CISA adds four more flaws to KEV - SimpleHelp authorization bypass (CVSS 9.9), Samsung MagicINFO, and the D-Link DIR-823X bug already powering fresh Mirai botnets

CISA added four flaws to KEV on April 24 with a May 8 federal deadline. The headline is CVE-2024-57726 (CVSS 9.9), a missing authorization in SimpleHelp RMM that lets a low-privileged technician mint API keys above their role and escalate to server admin; companion CVE-2024-57728 (CVSS 7.2) chains a path traversal for RCE. SimpleHelp featured in DragonForce and Akira ransomware campaigns last year. CVE-2024-7399 (CVSS 8.8) is a Samsung MagicINFO 9 path traversal with a public PoC since 2024. The fourth, CVE-2025-29635, is the D-Link DIR-823X bug we covered last week.

Check
Inventory exposed instances of SimpleHelp, Samsung MagicINFO 9 Server, and any remaining D-Link DIR-823X routers. SimpleHelp is the priority - it sits inside the IT trust boundary.
Affected
SimpleHelp before 5.5.8 against CVE-2024-57726 and CVE-2024-57728 (chained to RCE as the SimpleHelp server user).

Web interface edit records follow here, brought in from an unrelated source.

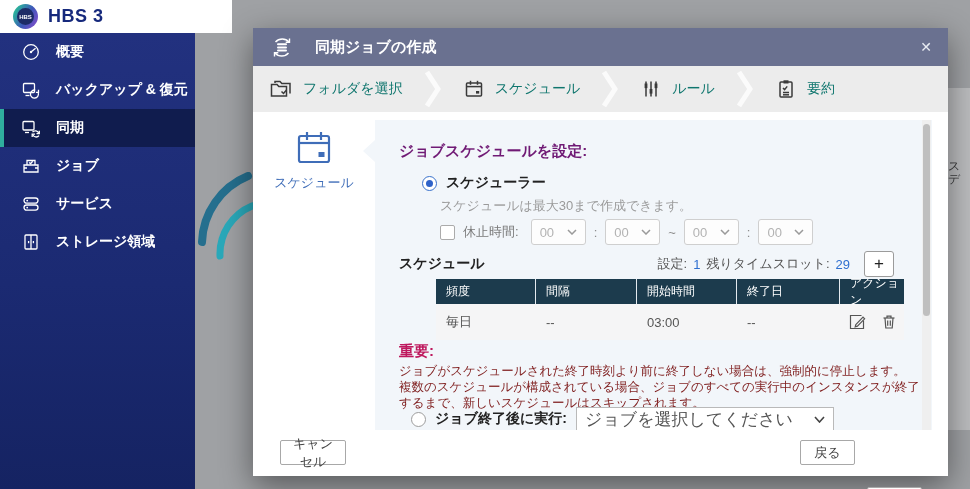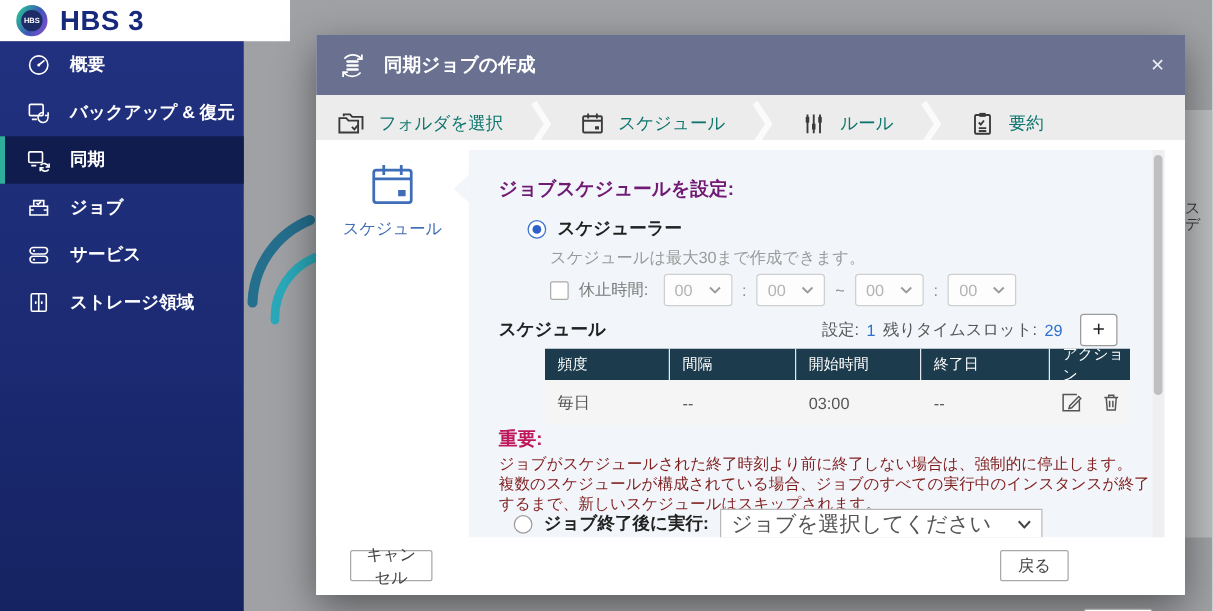--- a/index.html
+++ b/index.html
@@ -6,39 +6,39 @@
   .stage{position:relative;width:970px;height:489px;overflow:hidden;background:#9fa1a4;
          font-family:"Liberation Sans",sans-serif;-webkit-font-smoothing:antialiased;}
 
   
   .topbar{position:absolute;left:0;top:0;width:232px;height:33px;background:#ffffff;
           display:flex;align-items:center;gap:10px;padding-left:13px;box-sizing:border-box;}
   .logo{width:25px;height:25px;border-radius:50%;background:linear-gradient(120deg,#2bb39b 15%,#3d57b8 55%,#7a4fc9 90%);
         display:flex;align-items:center;justify-content:center;flex:0 0 auto;}
   .logo-inner{width:17px;height:17px;border-radius:50%;background:#1d2b66;color:#fff;font-size:6px;
         font-weight:bold;display:flex;align-items:center;justify-content:center;}
-  .app-title{color:#16297c;font-size:22px;font-weight:bold;letter-spacing:.5px;}
+  .app-title{color:#16297c;font-size:18px;font-weight:bold;letter-spacing:.5px;}
 
   .sidebar{position:absolute;left:0;top:33px;width:195px;height:456px;
            background:linear-gradient(180deg,#22317f 0%,#1b2a72 55%,#152362 100%);padding-top:0;box-sizing:border-box;}
   .side-item{height:38px;display:flex;align-items:center;gap:15px;padding-left:21px;color:#fff;
              font-size:14px;font-weight:600;cursor:pointer;box-sizing:border-box;}
   .side-item.selected{background:#101c4e;border-left:4px solid #2fae9e;padding-left:17px;}
   .side-item svg{flex:0 0 auto;}
 
   
   .arcs{position:absolute;left:196px;top:172px;}
   .page-edge{position:absolute;left:948px;top:88px;width:22px;height:342px;background:#bcbdbf;
              padding-top:72px;box-sizing:border-box;overflow:hidden;}
   .page-edge div{font-size:12px;line-height:13px;color:#3c3c3e;white-space:nowrap;}
 
   
   .dialog{position:absolute;left:253px;top:28px;width:695px;height:448px;background:#fff;
           box-shadow:0 10px 30px rgba(0,0,0,.45);}
-  .dlg-header{height:48px;background:#6a7190;display:flex;align-items:center;gap:12px;
+  .dlg-header{height:38px;background:#6a7190;display:flex;align-items:center;gap:20px;
               padding:0 16px;box-sizing:border-box;}
   .dlg-title{color:#fff;font-size:15px;font-weight:bold;}
   .dlg-close{margin-left:auto;color:#e9ecf3;font-size:14px;line-height:14px;cursor:pointer;}
 
   .steps{height:46px;background:#ececec;display:flex;align-items:center;padding-left:16px;}
   .step{display:flex;align-items:center;gap:10px;font-size:14px;color:#0f766e;cursor:pointer;}
   .step-sep{margin:0 22px;}
 
   .content{position:absolute;top:84px;left:0;width:695px;height:318px;background:#fff;}
   .leftcol{position:absolute;left:0;top:0;width:122px;height:100%;background:#fff;}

Samsung MagicINFO 9 Server unpatched against CVE-2024-7399. D-Link DIR-823X firmware 240126 and 24082 against CVE-2025-29635 - the product line is discontinued and no vendor patch exists.
Fix
Upgrade SimpleHelp to 5.5.8+ and rotate every API key issued by every technician account, since unprivileged techs could have minted privileged keys during the vulnerable window. Audit SimpleHelp session logs for anomalies. Patch Samsung MagicINFO and remove its internet exposure. For D-Link DIR-823X, replace the hardware - there is no fix. Treat May 8 as your own deadline.